- Source:
On oppose souvent Dieu et science alors que la science peut apparaître comme la meilleure alliée de Dieu. Best-seller en France, Dieu, la science, les preuves : l’aube d’une révolution, récemment paru aux éditions Guy Trédaniel, revient sur cette question existentielle. Quelle valeur accorder à cet essai au succès surprenant ?
Les auteurs de l'essai Dieu, la science, les preuves : l’aube d’une révolution, récemment paru aux éditions Guy Trédaniel, Michel-Yves Bolloré, ingénieur et industriel, et Olivier Bonnassies, polytechnicien et fondateur du site d’actualité chrétienne Aleteia, ont su aborder dans un style simple un sujet a priori complexe. Ceux qui y chercheront des preuves basées sur des formules mathématiques ou sur la physique quantique seront déçus. Mais tant mieux pour tous les autres, car cela rend la lecture du livre très fluide : plutôt que de s’embarquer dans des considérations incompréhensibles pour la plupart des lecteurs, les auteurs ont préféré recourir à une démonstration logique basée sur les différentes hypothèses possibles sur la création du monde et l’existence ou non d’une force créatrice qu’on définit comme étant Dieu. Dans une deuxième étape, ils essaient de définir la nature de ce Dieu et de déterminer son implication ou non dans sa création, en suivant toujours une approche analytique très méthodique.
La théorie du Big Bang
L’argument de base est que si l’univers a un début et une fin, ce que confirment l’ensemble des physiciens, c’est donc qu’il y a nécessairement un acte créateur évolutif. Un monde uniquement matériel ne saurait être évolutif.

- Jeu de données:
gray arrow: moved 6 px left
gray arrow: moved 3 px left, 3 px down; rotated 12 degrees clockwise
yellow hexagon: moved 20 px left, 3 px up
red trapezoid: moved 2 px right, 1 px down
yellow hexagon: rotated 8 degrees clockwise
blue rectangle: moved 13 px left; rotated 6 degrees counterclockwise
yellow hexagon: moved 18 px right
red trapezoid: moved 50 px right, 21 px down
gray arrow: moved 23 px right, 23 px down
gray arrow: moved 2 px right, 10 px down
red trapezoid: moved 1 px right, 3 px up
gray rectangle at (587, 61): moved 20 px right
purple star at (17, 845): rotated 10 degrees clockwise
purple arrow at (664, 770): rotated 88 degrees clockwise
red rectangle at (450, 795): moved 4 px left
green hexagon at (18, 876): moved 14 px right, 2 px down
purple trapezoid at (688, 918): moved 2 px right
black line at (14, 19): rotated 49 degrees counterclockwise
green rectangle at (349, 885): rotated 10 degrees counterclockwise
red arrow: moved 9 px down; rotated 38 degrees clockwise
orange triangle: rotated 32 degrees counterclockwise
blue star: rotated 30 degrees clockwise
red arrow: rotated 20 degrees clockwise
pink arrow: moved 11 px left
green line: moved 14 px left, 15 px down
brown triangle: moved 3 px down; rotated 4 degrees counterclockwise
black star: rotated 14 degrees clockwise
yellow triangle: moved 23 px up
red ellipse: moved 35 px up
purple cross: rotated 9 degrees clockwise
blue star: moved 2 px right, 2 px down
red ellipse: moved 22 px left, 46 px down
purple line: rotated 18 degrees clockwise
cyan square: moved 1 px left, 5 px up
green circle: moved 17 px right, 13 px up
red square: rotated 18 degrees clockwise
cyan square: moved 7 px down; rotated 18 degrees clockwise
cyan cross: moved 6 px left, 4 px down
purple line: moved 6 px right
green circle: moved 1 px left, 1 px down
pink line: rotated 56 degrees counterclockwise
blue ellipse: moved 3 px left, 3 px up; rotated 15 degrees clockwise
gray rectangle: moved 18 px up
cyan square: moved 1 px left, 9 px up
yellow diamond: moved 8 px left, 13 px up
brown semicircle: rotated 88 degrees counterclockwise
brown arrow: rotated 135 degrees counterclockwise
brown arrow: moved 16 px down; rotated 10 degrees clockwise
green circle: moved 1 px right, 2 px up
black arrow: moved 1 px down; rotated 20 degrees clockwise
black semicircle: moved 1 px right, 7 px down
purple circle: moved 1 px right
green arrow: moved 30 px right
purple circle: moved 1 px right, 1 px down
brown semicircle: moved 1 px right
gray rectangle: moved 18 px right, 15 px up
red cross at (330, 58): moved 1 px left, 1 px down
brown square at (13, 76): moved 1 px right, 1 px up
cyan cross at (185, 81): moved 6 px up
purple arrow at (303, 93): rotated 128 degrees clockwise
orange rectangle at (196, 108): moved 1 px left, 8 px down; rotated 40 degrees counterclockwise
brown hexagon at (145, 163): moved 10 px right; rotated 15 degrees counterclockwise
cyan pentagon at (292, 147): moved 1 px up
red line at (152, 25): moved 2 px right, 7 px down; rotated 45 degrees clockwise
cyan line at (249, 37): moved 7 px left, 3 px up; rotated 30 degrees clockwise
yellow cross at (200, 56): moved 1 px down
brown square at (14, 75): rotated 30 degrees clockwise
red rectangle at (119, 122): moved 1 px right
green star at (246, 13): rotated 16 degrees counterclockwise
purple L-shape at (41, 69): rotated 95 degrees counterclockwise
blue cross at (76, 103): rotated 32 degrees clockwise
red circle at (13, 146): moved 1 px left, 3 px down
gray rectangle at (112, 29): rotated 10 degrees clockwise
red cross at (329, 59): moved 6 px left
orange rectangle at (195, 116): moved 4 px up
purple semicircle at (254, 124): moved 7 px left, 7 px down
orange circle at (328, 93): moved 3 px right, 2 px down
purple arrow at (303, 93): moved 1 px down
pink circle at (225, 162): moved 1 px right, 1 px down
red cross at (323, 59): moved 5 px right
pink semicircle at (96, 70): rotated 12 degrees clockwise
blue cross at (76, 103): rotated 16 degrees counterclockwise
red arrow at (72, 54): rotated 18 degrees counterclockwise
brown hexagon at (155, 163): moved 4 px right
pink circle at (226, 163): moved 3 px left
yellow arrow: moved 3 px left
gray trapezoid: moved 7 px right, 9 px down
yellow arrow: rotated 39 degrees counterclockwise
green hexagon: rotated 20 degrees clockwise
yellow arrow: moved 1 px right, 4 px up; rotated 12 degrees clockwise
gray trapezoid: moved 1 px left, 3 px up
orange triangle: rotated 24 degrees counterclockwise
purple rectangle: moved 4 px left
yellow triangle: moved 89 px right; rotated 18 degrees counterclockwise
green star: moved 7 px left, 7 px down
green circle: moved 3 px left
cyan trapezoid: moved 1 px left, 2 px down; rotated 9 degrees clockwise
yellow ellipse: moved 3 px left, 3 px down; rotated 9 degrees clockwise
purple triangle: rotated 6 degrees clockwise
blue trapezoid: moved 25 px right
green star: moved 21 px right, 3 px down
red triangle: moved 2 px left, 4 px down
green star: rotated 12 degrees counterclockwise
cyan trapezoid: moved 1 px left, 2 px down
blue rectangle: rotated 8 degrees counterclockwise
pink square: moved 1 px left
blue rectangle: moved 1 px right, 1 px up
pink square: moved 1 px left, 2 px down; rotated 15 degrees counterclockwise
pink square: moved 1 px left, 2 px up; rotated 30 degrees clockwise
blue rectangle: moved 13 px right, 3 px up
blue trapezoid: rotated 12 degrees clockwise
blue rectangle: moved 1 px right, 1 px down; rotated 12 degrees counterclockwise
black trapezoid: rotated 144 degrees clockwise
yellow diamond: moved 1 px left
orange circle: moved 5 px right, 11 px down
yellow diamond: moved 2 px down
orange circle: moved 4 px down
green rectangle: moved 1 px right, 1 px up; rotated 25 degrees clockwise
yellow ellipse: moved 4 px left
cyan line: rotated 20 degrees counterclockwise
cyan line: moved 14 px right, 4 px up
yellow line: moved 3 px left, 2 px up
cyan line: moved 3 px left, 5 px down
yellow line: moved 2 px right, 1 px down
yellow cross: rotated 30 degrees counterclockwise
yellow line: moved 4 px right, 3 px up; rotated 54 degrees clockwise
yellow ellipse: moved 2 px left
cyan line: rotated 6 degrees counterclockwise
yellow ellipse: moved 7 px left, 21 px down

- Consignes écrites:
1. Reproduisez l'article de « On oppose souvent » jusqu'à « succès surprenant ? », en y substituant « ouvrage » à « essai ».
2. Répétez à l'identique le listing, de sa première ligne jusqu'à celle qui contient « blue ellipse: moved », ces deux lignes comprises.
L'article et le listing constituent deux documents indépendants.

- Les réponses:
1.
On oppose souvent Dieu et science alors que la science peut apparaître comme la meilleure alliée de Dieu. Best-seller en France, Dieu, la science, les preuves : l’aube d’une révolution, récemment paru aux éditions Guy Trédaniel, revient sur cette question existentielle. Quelle valeur accorder à cet ouvrage au succès surprenant ?

2.
gray arrow: moved 6 px left
gray arrow: moved 3 px left, 3 px down; rotated 12 degrees clockwise
yellow hexagon: moved 20 px left, 3 px up
red trapezoid: moved 2 px right, 1 px down
yellow hexagon: rotated 8 degrees clockwise
blue rectangle: moved 13 px left; rotated 6 degrees counterclockwise
yellow hexagon: moved 18 px right
red trapezoid: moved 50 px right, 21 px down
gray arrow: moved 23 px right, 23 px down
gray arrow: moved 2 px right, 10 px down
red trapezoid: moved 1 px right, 3 px up
gray rectangle at (587, 61): moved 20 px right
purple star at (17, 845): rotated 10 degrees clockwise
purple arrow at (664, 770): rotated 88 degrees clockwise
red rectangle at (450, 795): moved 4 px left
green hexagon at (18, 876): moved 14 px right, 2 px down
purple trapezoid at (688, 918): moved 2 px right
black line at (14, 19): rotated 49 degrees counterclockwise
green rectangle at (349, 885): rotated 10 degrees counterclockwise
red arrow: moved 9 px down; rotated 38 degrees clockwise
orange triangle: rotated 32 degrees counterclockwise
blue star: rotated 30 degrees clockwise
red arrow: rotated 20 degrees clockwise
pink arrow: moved 11 px left
green line: moved 14 px left, 15 px down
brown triangle: moved 3 px down; rotated 4 degrees counterclockwise
black star: rotated 14 degrees clockwise
yellow triangle: moved 23 px up
red ellipse: moved 35 px up
purple cross: rotated 9 degrees clockwise
blue star: moved 2 px right, 2 px down
red ellipse: moved 22 px left, 46 px down
purple line: rotated 18 degrees clockwise
cyan square: moved 1 px left, 5 px up
green circle: moved 17 px right, 13 px up
red square: rotated 18 degrees clockwise
cyan square: moved 7 px down; rotated 18 degrees clockwise
cyan cross: moved 6 px left, 4 px down
purple line: moved 6 px right
green circle: moved 1 px left, 1 px down
pink line: rotated 56 degrees counterclockwise
blue ellipse: moved 3 px left, 3 px up; rotated 15 degrees clockwise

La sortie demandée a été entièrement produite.